— Start PAGE —

Swiss Micro-Etalon Series 225
indicating micrometer - dial micrometer


Indicating micrometers are high precision tools used for inspection of parts. The micrometer is always mounted on a stand so that both hands are free to insert, inspect, and remove the machined parts.

Manufactured in French-speaking Switzerland, Etalon dial micrometers are indisputably the best quality micrometers. They can last a lifetime. Ask anyone who's ever owned one and you'll get nothing but raves.

The indicating micrometer (aka dial micrometer and super mike) features a movable anvil (on the left, below) which is retracted by pushing the button on the far left. The spindle on the right is operated like any micrometer. When you use it to set the required dimension, and lock it in place, you will be able to make parts comparisons using the dial (.0001" or .00005" and 0.002 mm or 0.001 mm). The hand (needle) will show deviations. On the .00005" dial, there are graduations to .001" in either direction. The anvil diameter is 6.5 mm.


Etalon 0-1" range shown above.

— End PAGE —
— Start COLLECTED DATA —

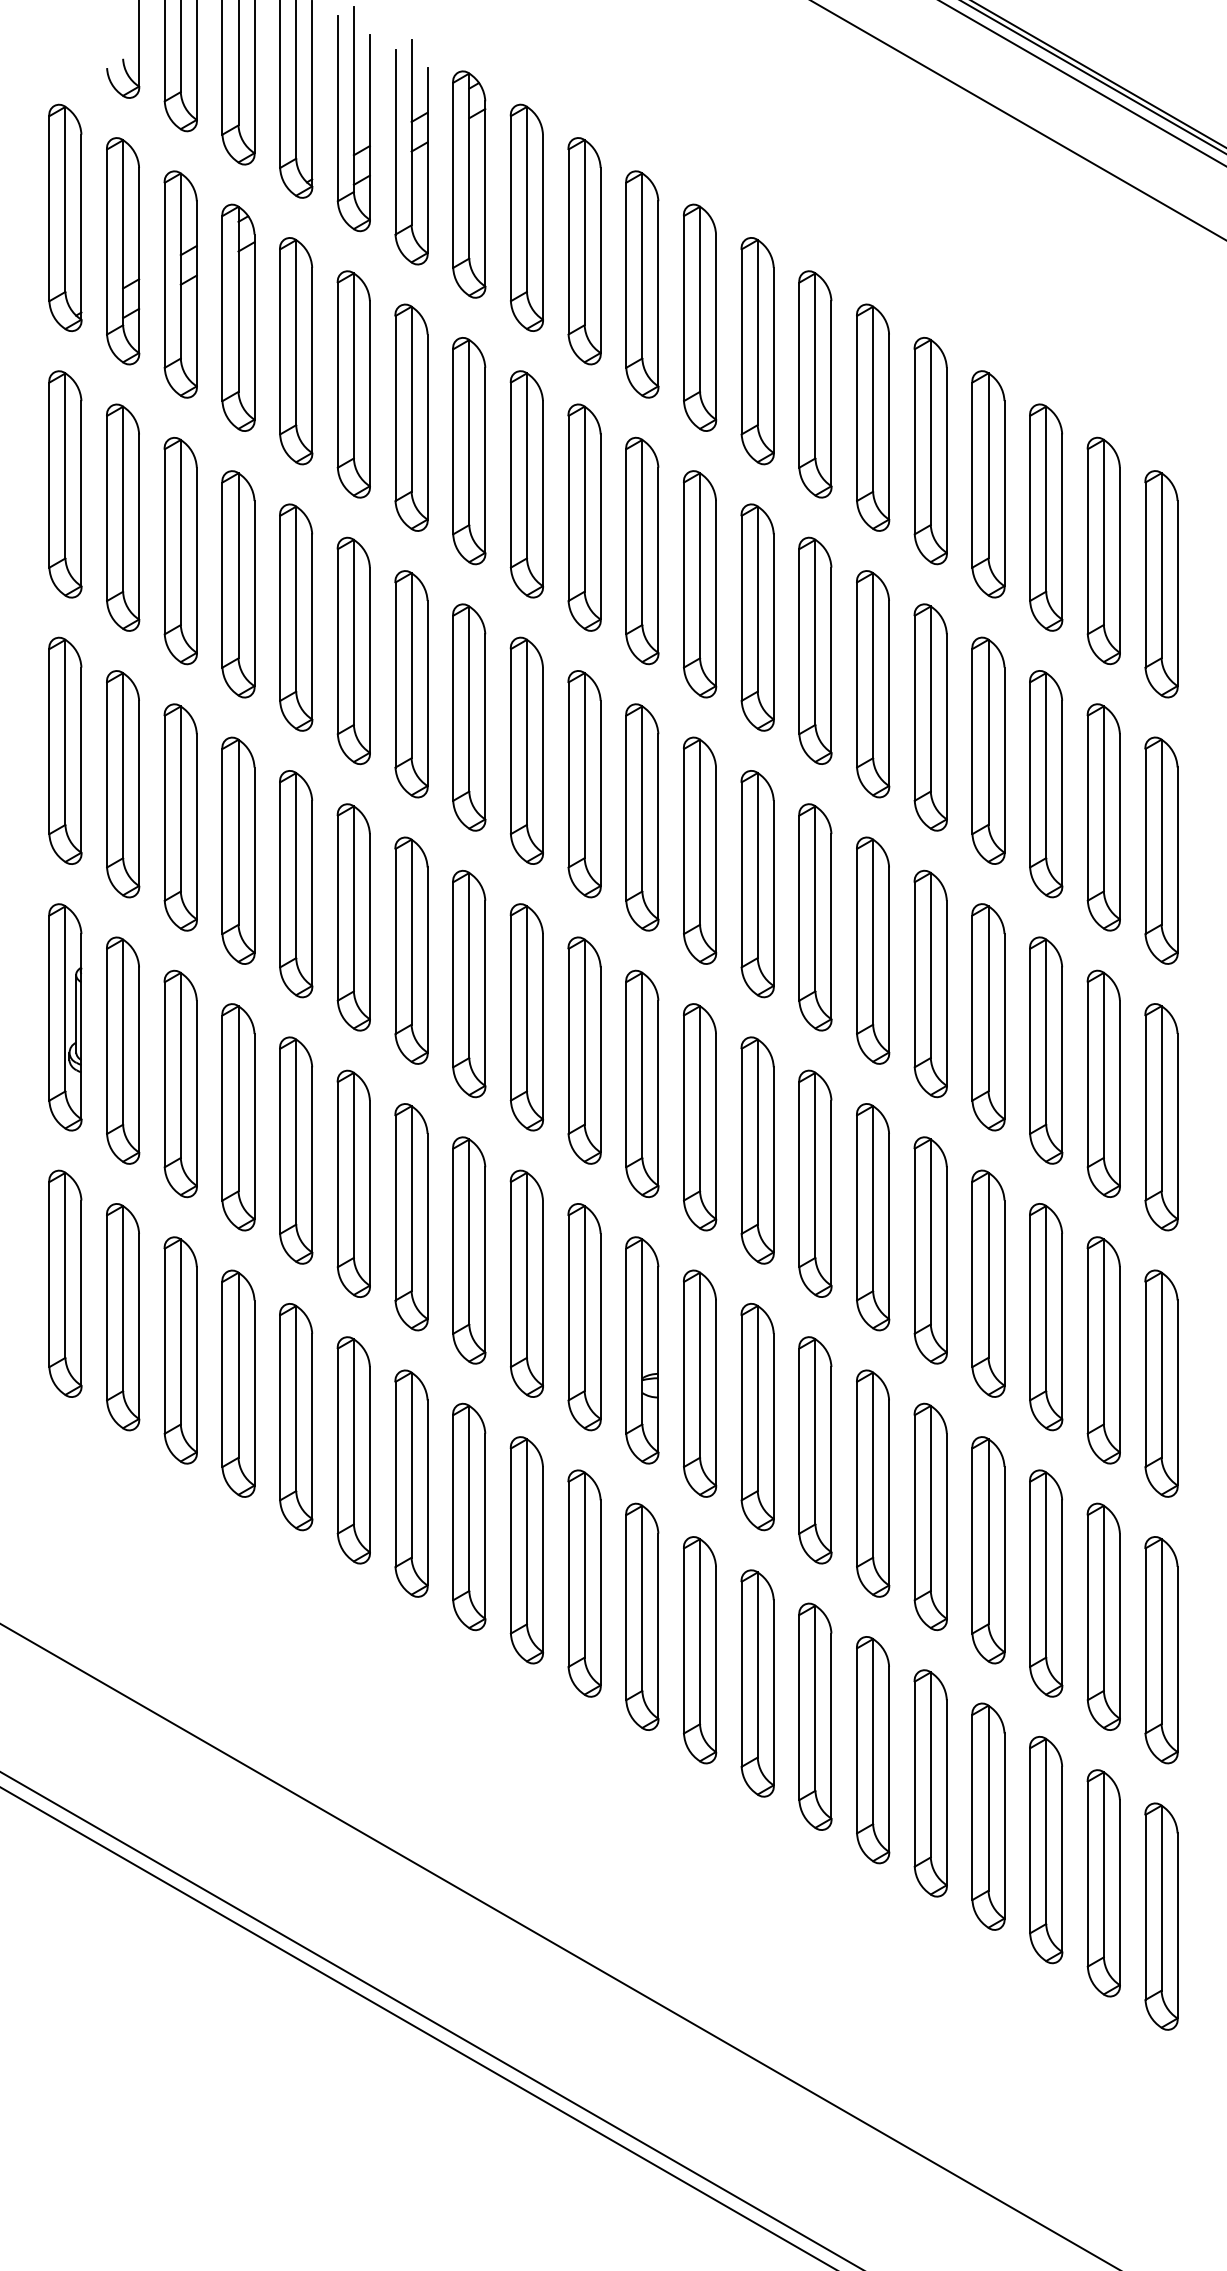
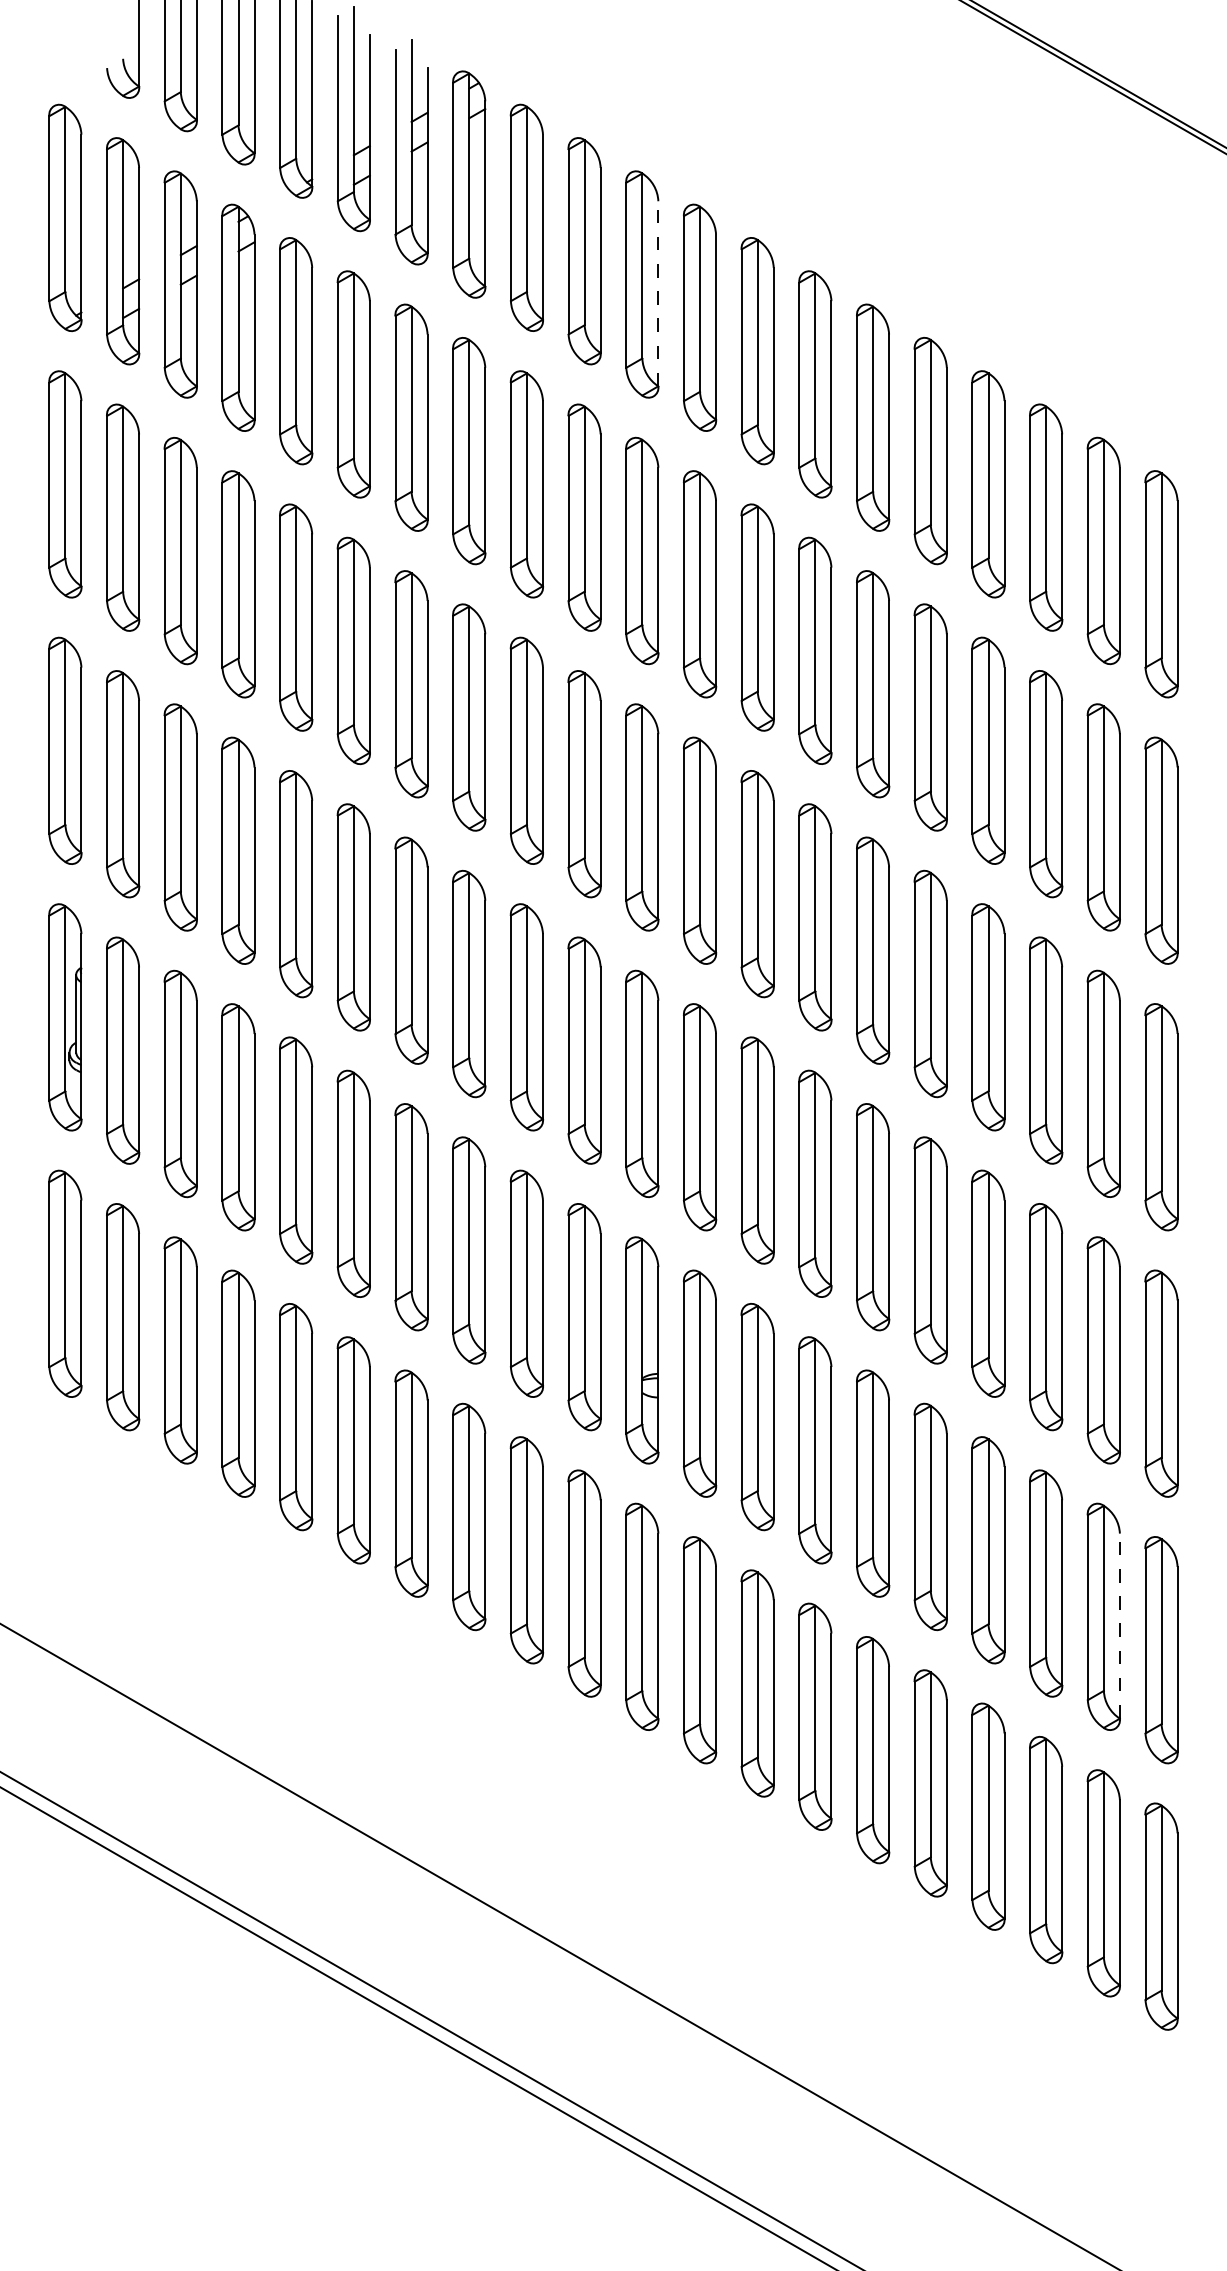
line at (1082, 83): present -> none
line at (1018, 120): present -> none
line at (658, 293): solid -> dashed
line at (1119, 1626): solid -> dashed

— End COLLECTED DATA —

**PROBLEMS TO WORK ON**:
- 1) Summarize the Etalon micrometer page in two sentences.
- 2) Using the Etalon micrometer page, answer these:
(a) Where are Etalon dial micrometers manufactured?
(b) How is the movable anvil retracted?
(c) What is the anvil diameter?
- 3) Carry on the Etalon micrometer page from its final line.

**EXERCISE ANSWERS**:
- 1) Indicating micrometers are stand-mounted, high-precision tools for inspecting parts, and the Etalon micrometer page calls these dial micrometers, made in French-speaking Switzerland, the best quality micrometers, able to last a lifetime. Once the spindle is set to the required dimension and locked, the dial's needle shows deviations, and the movable anvil, 6.5 mm in diameter, is retracted by pushing the button on the far left.

- 2)
(a) In French-speaking Switzerland.
(b) By pushing the button on the far left.
(c) 6.5 mm.

- 3)
These models have an improved spindle locking device which won't wear out like the old ones. Replaceable red and blue tolerance markers are adjustable and the dial can be rotated for fine adjustments. A built-in adjustable part support (also shown above) allows you to keep small parts at the right height, or it can be removed if it's in the way. This part support is not available with the pin-anvil model.

The spindle is designed to turn hard compared to regular micrometers. This is because the spindle is normally preset and locked into place.



The pin anvil micrometer has both anvil diameters reduced to 2 mm as shown in the drawing above.


This is quite an investment, so you'll be happy to know that spare parts are available online and with factory training and 60 years of experience we'll be able to repair your micrometer if anything goes wrong.



Model no.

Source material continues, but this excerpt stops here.